MOMS Demand Action is an organization that formed shortly after the mass shooting at Sandy Hook elementary school. Nearly a year after it formed, it united with what was formally known as Mayors Against Illegal Guns. This is one of the organizations that Liz landed an internship with while earning a Master’s of Public Administration at NYU Wagner Graduate School of Public Service just a few years after JVC.
“I have lost friends to gun violence and my community was impacted because I had a lot of friends who went to Virginia Tech when I was younger. Gun violence has always been top of my mind and I was basically in a position to work directly on an issue, for an organization that was making the most impact in the country.”
Liz Zelnick (Los Angeles, 2009-10)
The organization went on to merge with what is now known as Everytown for Gun Safety, a community of over 4 million people dedicated to ending gun violence and bolstered by the recent efforts of the #NeverAgain Movement. And Liz’s experience with Everytown was especially meaningful for her:
“I wanted to get up and go to work every day. I felt passionately about the work even before I started working at Everytown. I have lost friends to gun violence and my community was impacted because I had a lot of friends who went to Virginia Tech when I was younger. Gun violence has always been top of my mind and I was basically in a position to work directly on an issue, for an organization that was making the most impact in the country. I felt like it was an opportunity that I absolutely couldn’t turn down and I’m glad I didn’t. It was a really fantastic job.”
Liz’s JVC year as a community organizer with People Organized for Westside Renewal (POWER) in Los Angeles furthered this passion for advocacy. Working with tenants on the west side of LA to promote supportive housing and preservation, Liz learned both hard and soft skills that proved invaluable in her time at NYU and Everytown. And, of course, the JVC values continue to be integral to her life outside work:
“I was at a potluck once and I was chatting with this woman who I’d just met and there was a bunch of food left over. And people were just going to throw it away and we were like, whoa, whoa, whoa—we can figure out how to deal with this leftover food. Who’s taking it home? Can we donate it? Then we both looked at each other and were like, ‘did you do JVC?’”

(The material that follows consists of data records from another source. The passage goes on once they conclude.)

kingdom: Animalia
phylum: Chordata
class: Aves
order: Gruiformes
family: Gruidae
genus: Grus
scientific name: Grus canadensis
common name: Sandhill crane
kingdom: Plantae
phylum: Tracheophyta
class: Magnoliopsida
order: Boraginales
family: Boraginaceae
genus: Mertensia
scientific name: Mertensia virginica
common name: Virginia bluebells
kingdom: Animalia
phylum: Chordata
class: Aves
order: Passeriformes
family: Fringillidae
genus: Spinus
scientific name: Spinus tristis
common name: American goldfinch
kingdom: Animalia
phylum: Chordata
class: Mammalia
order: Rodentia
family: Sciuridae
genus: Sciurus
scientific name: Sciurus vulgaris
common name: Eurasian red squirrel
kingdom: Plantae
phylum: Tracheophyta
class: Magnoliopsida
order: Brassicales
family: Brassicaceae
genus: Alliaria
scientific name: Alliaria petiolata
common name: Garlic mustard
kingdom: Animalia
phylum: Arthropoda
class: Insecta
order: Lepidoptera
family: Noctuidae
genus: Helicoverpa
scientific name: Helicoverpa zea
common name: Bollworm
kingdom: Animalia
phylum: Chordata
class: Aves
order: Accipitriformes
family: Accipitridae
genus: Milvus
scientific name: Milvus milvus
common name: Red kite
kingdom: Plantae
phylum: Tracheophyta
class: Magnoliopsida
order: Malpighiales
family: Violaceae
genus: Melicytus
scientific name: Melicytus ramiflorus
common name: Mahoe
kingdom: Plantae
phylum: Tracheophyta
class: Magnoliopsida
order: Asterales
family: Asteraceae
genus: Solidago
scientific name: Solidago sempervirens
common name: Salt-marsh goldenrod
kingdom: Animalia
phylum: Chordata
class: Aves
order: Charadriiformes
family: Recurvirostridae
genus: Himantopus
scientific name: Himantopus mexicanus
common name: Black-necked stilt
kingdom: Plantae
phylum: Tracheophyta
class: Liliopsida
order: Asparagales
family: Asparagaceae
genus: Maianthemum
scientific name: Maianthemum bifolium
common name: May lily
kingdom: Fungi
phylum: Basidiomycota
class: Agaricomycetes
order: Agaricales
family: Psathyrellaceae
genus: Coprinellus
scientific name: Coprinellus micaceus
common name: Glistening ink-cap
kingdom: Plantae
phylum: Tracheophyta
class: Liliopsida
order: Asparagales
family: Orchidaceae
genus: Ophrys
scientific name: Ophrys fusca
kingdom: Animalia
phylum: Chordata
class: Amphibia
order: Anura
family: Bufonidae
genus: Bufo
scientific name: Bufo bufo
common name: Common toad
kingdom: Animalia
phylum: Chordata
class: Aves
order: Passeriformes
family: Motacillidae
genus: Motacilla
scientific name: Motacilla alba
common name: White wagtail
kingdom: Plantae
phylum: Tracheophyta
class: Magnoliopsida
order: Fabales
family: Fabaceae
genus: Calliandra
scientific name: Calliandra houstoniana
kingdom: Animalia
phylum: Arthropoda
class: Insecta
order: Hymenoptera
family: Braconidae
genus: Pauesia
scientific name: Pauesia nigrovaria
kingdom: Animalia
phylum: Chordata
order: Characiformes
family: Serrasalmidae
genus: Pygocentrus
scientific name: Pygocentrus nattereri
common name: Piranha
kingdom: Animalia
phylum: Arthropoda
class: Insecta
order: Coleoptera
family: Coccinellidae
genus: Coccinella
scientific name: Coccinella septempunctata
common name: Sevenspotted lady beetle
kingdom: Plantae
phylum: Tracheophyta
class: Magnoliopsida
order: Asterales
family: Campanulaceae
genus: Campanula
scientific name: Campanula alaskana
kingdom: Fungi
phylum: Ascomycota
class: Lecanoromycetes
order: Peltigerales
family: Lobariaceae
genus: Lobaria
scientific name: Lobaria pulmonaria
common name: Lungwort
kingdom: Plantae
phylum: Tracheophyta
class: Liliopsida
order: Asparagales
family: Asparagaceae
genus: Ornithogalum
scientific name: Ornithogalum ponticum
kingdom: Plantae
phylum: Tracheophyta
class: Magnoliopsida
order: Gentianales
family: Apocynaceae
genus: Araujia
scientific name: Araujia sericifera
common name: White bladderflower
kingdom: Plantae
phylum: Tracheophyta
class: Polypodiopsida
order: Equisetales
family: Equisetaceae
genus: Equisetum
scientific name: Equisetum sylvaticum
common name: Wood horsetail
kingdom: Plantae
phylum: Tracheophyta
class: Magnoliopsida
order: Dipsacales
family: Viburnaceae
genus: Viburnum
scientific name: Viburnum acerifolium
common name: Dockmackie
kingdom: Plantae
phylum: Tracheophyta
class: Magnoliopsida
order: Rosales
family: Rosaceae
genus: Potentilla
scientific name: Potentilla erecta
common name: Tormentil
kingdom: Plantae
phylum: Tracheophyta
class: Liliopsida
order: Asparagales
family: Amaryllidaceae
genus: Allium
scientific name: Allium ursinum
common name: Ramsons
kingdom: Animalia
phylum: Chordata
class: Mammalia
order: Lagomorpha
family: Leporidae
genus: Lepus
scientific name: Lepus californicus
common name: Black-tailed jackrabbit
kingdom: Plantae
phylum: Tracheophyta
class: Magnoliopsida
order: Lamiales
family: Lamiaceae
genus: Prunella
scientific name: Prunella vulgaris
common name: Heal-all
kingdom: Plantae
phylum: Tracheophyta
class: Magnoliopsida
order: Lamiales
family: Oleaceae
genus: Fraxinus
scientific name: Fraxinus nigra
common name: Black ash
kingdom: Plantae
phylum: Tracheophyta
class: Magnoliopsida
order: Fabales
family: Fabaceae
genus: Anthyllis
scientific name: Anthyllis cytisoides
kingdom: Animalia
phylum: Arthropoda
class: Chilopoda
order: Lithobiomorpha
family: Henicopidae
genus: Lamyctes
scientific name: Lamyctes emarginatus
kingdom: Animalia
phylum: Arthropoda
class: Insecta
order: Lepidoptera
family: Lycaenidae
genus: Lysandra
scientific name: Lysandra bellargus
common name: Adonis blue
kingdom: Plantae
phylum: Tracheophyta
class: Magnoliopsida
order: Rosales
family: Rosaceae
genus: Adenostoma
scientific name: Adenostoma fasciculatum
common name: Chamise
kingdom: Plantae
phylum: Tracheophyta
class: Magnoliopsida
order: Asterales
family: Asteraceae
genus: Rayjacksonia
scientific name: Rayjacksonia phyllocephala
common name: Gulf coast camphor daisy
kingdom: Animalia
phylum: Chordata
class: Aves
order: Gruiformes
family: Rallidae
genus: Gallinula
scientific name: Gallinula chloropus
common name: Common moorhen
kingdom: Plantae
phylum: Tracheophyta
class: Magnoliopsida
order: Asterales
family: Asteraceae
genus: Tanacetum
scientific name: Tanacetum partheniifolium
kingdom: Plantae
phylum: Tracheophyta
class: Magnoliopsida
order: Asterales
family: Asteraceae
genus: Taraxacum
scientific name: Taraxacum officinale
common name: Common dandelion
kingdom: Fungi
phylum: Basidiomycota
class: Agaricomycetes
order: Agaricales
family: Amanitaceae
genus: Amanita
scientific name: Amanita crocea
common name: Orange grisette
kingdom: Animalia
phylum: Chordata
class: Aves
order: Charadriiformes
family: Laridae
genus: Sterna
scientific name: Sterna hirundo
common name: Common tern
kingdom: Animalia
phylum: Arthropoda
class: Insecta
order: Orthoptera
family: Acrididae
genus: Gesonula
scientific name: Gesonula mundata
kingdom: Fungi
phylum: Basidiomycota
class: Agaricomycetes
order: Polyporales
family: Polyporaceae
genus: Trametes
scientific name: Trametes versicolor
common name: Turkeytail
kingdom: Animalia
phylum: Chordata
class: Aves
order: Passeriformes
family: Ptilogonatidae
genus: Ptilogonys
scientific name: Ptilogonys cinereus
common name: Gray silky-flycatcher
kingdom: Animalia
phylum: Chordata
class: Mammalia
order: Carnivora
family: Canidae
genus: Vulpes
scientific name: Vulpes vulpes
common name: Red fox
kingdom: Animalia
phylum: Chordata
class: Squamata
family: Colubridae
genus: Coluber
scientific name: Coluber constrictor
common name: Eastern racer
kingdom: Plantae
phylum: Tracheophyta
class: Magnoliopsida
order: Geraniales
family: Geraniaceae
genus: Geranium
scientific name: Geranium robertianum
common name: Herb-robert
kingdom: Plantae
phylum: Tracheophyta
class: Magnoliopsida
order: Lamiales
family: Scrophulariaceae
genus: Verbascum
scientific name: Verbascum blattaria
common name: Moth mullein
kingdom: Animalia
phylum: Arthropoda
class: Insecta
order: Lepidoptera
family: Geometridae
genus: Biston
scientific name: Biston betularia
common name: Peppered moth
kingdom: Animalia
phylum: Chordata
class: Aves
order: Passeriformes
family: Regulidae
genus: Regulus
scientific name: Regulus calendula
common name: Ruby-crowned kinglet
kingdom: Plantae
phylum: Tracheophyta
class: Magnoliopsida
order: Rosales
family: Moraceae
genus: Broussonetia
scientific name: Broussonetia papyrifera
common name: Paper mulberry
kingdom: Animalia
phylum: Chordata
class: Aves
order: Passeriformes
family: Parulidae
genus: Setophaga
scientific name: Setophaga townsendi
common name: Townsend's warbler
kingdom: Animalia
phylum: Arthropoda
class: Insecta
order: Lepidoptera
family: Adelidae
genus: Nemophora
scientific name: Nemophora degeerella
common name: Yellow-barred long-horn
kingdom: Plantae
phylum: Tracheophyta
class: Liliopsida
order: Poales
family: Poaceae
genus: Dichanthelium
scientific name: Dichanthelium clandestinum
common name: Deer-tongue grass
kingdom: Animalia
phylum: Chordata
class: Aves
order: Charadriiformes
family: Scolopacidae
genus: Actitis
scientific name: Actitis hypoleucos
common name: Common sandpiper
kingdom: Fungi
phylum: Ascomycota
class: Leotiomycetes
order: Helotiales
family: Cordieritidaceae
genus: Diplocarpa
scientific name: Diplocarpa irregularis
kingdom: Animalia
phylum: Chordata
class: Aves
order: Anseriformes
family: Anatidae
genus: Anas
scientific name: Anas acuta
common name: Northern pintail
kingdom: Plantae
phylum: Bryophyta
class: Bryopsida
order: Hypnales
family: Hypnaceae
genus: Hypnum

Liz continues to fight for social change through her work with Massachusetts Treasurer Golberg, who she describes as a “trailblazer.” Her portfolio includes tackling the wage gap and improving student debt education, in addition to addressing other issues of inequity for the people of Massachusetts. And her time with JVC helped her get to the front lines of social justice.
“The thread throughout my entire career has been connecting with people. Whether organizing a community meeting around losing section-8 status or working directly with homeless veterans to get into long-term housing or advancing legislation within state government, I have connected with people. To this end, I definitely got a great deal of practice and learned a lot from my experience of JVC.”